Self-serving pardons might also have drawn the ire of Republicans in the U.S. Senate, who will soon have a trial to determine whether Trump's Jan. 6 speech was incitement, the charge in his impeachment by the House of Representatives.
The trial could result in Trump being disqualified from future office.
Would a pardon for Giuliani have helped Trump?
The answer is likely yes, though hard to speculate, legal experts said.
Giuliani had dealings with Ukrainians on Trump's behalf when he was trying to dig up dirt on Biden and his son Hunter Biden. Trump's efforts led to his first impeachment by the House in December 2019 and the Republican-majority Senate acquitted him in February 2020.
In November 2019, federal prosecutors in New York sought records of payments to Giuliani as part of an active criminal investigation, according to a grand jury subpoena seen by Reuters.
Prosecutors were investigating money laundering, wire fraud, campaign finance violations, making false statements, obstruction of justice, and violations of the Foreign Agents Registration Act, according to the subpoena.
Giuliani has denied any wrongdoing.
The scope and status of the investigation is unclear, and Giuliani has not been charged with wrongdoing. It is also unclear if he knows anything about Trump that would be valuable to prosecutors.
But not receiving a pardon makes it more likely that Giuliani would cooperate with prosecutors and implicate Trump if charged, said Jessica Roth, a professor at the Benjamin N. Cardozo School of Law and a former federal prosecutor.
"Without the possibility of a pardon, the prospect of a conviction and potential prison sentence becomes more real, providing an incentive to cooperate to receive more favorable treatment," Roth said.
Trump may have decided against pardoning Giuliani because he lost a series of lawsuits brought on behalf of Trump attempting to invalidate Biden as the election winner, Levinson said.

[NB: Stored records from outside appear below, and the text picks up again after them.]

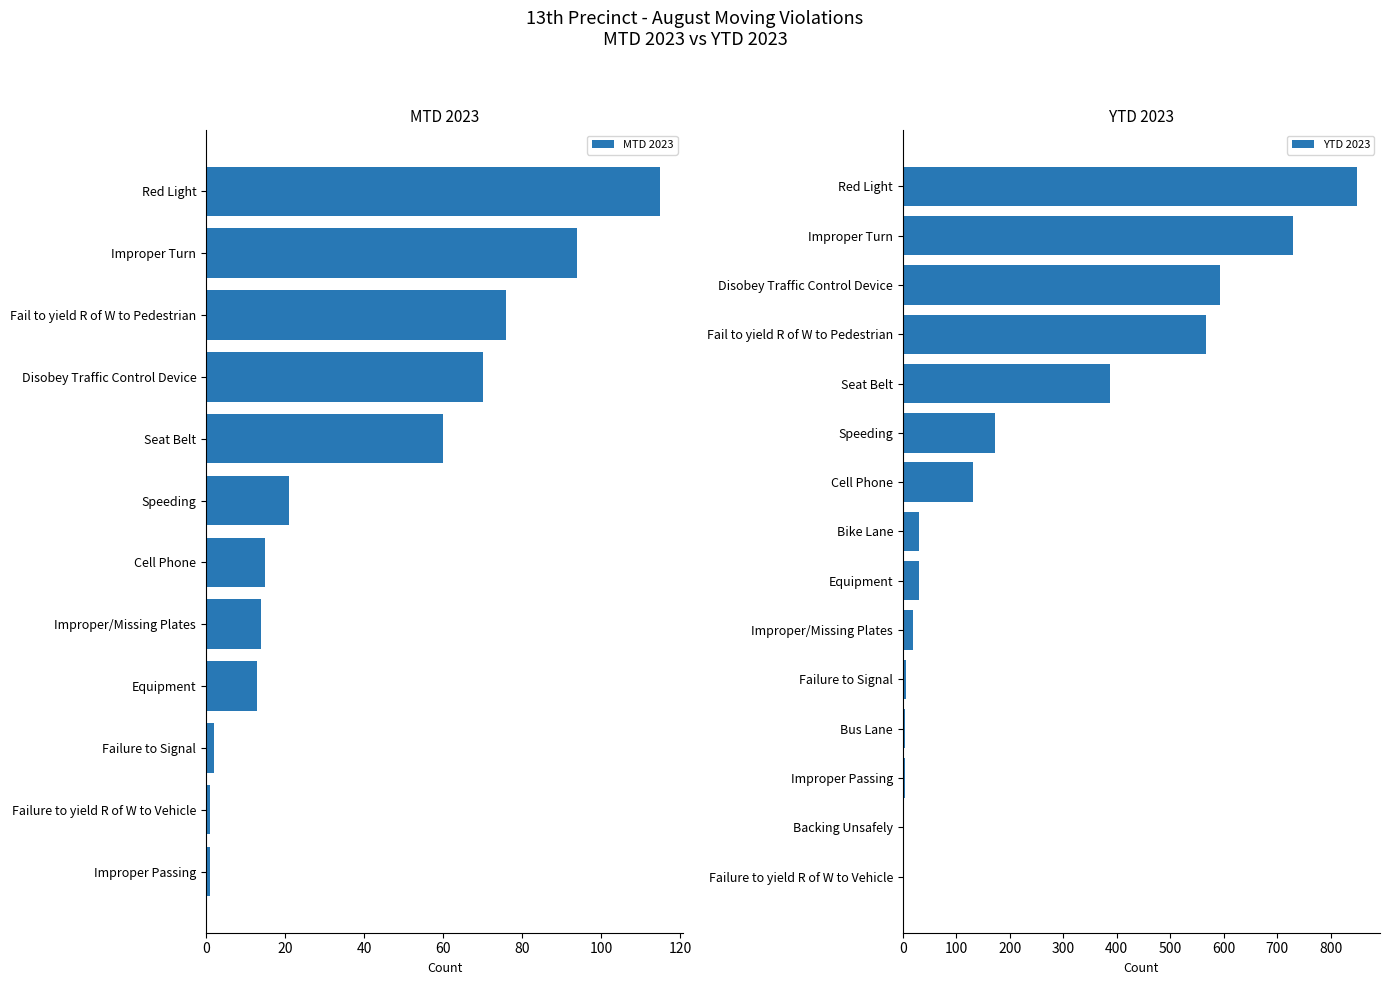

How many values in the YTD 2023 series exceed 4?

11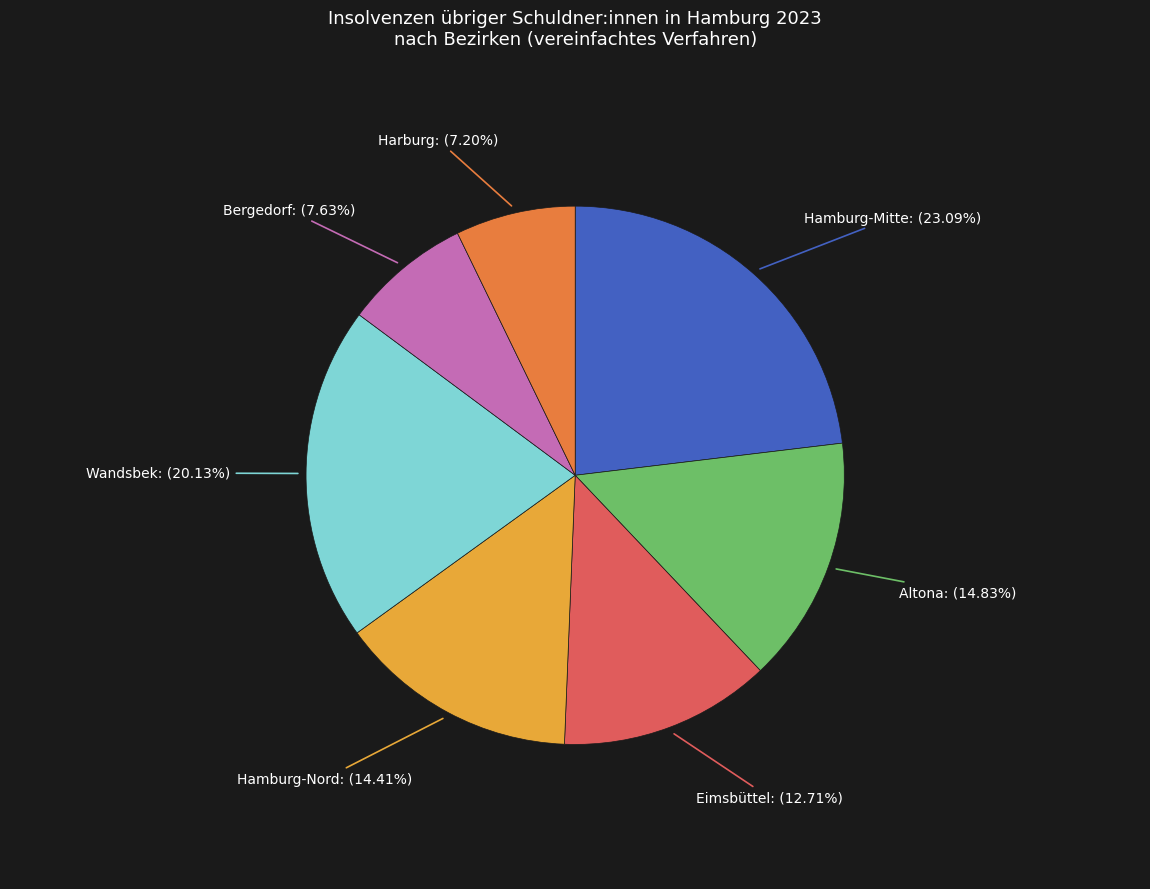

Is there any slice that represents more than half of the pie?

No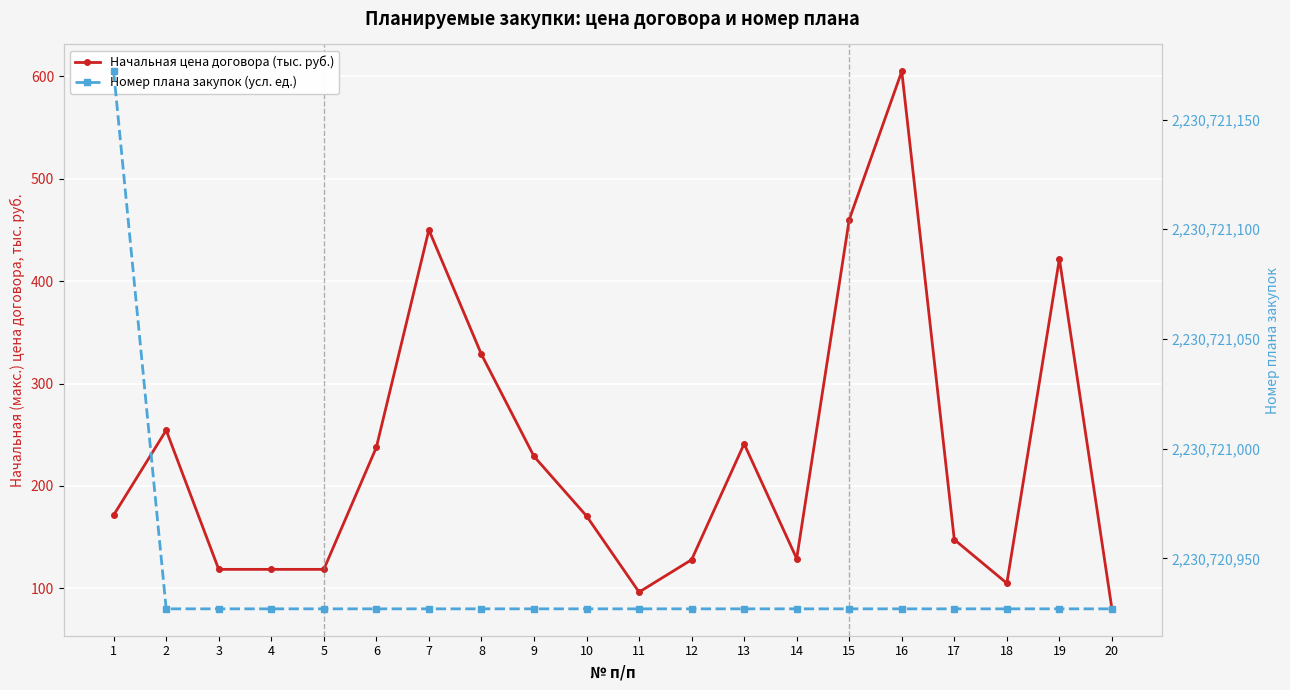

Which category has the highest value in the Начальная цена договора (тыс. руб.) series?

16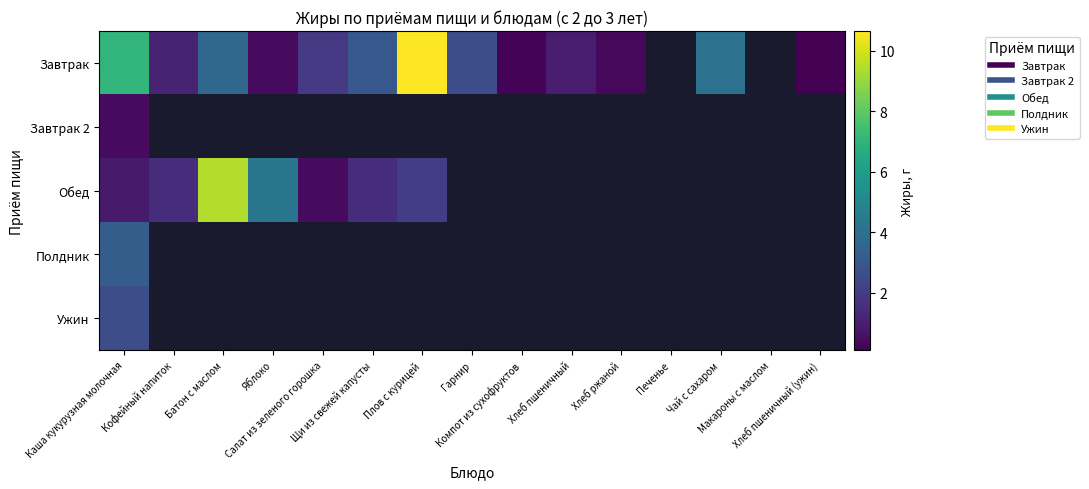

Which label corresponds to the smallest value in the chart?

Хлеб пшеничный (ужин)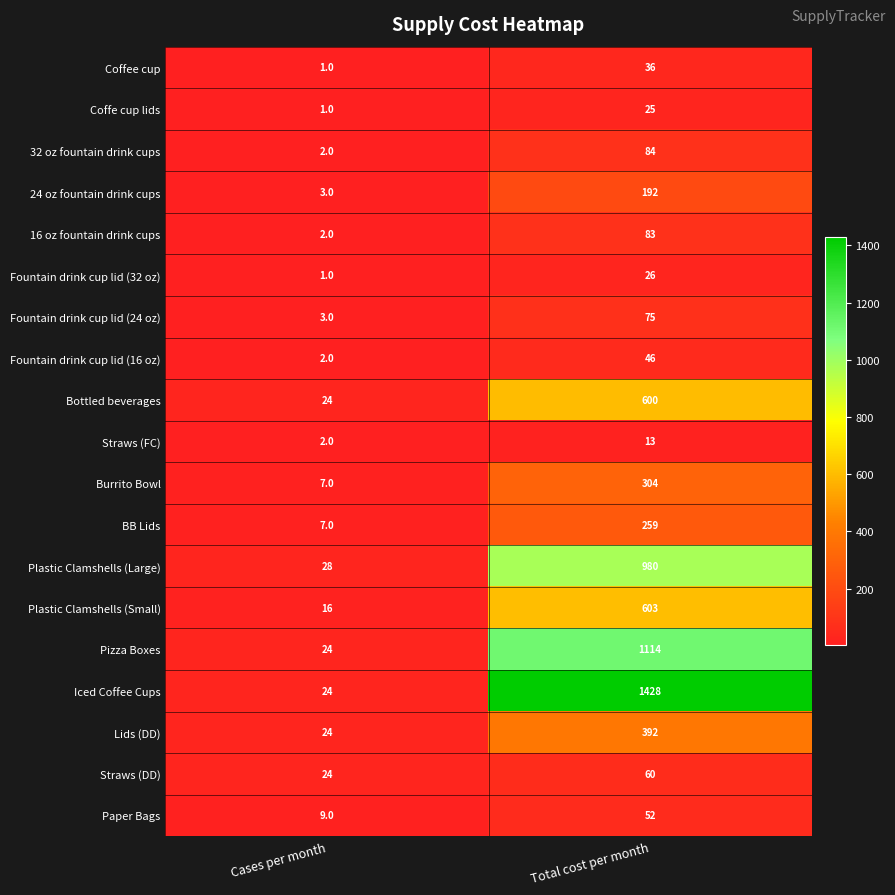

Which series has the largest total across all categories?

Iced Coffee Cups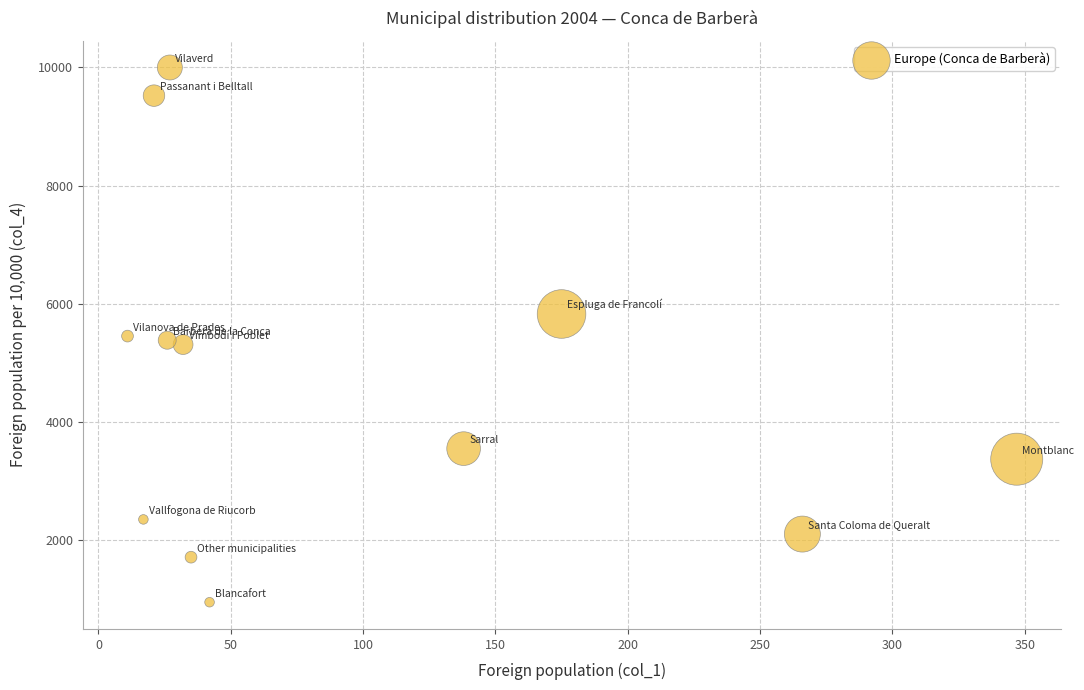

What is the average X value?

95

Could Trump have pardoned himself and others in secret?
It's possible, said former prosecutor Alonso.
Pardons are usually made public. But the Constitution does not require this, and Trump could secretly issue preemptive pardons to family members and associates, or even himself, said Alonso.
The Presidential Records Act requires documentation of presidential decisions but the law lacks a mechanism for enforcing it, Alonso said. A secret pardon might only become public if the recipient were eventually charged with a federal crime and invoked the pardon as a defense.